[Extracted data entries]
○ ○ ○ ○

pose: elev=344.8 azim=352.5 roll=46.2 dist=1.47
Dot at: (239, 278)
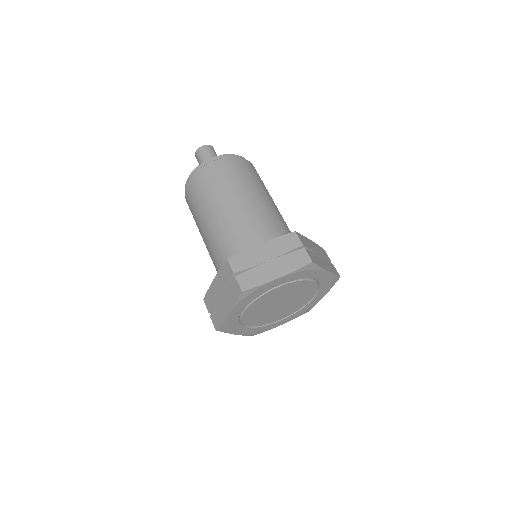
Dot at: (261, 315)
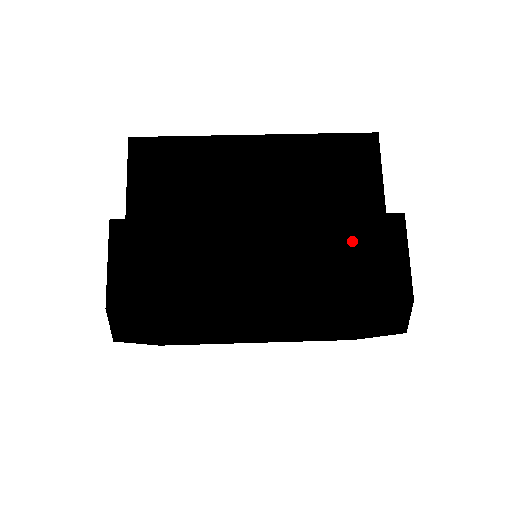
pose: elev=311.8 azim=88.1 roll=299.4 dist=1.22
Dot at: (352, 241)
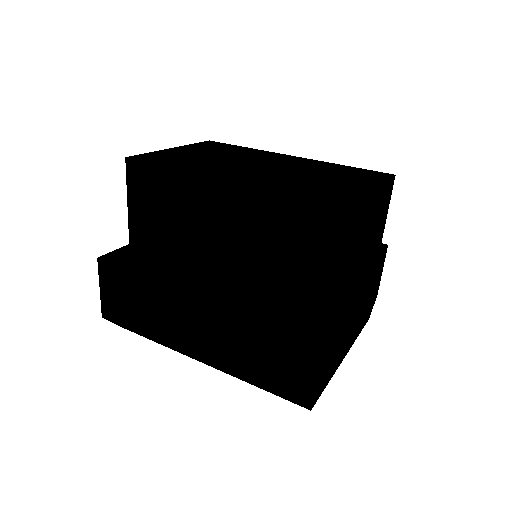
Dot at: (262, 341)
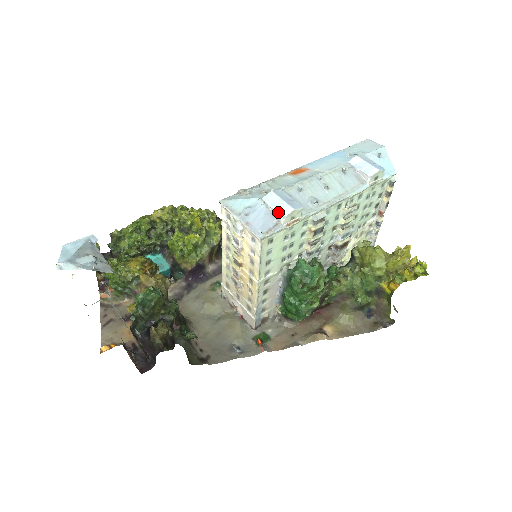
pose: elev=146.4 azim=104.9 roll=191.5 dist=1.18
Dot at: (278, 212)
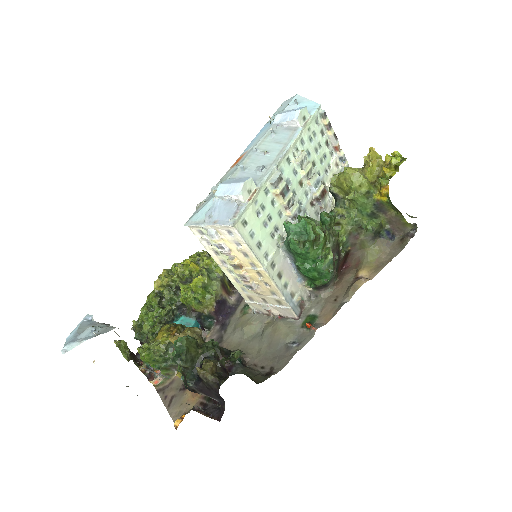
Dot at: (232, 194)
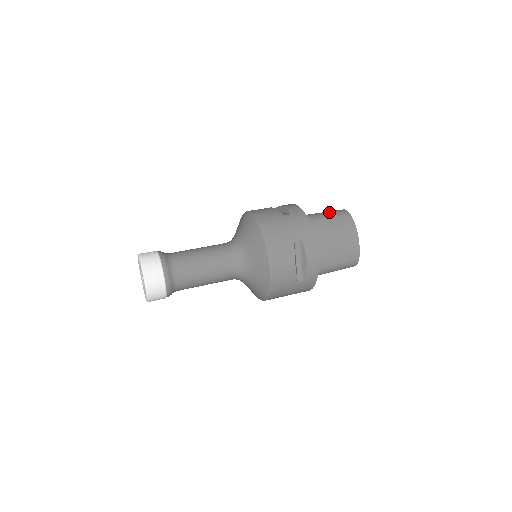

○ ○ ○ ○

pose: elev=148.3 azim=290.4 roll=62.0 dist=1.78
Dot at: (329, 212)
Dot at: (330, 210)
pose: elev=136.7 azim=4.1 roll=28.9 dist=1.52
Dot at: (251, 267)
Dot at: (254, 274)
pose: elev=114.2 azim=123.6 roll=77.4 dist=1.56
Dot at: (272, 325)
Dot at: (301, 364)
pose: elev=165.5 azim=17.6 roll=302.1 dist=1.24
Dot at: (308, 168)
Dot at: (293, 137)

○ ○ ○ ○

Count the lines in the items above that contain the string "pose", treating case as significant. Give only the number.

### Result for this exercise
7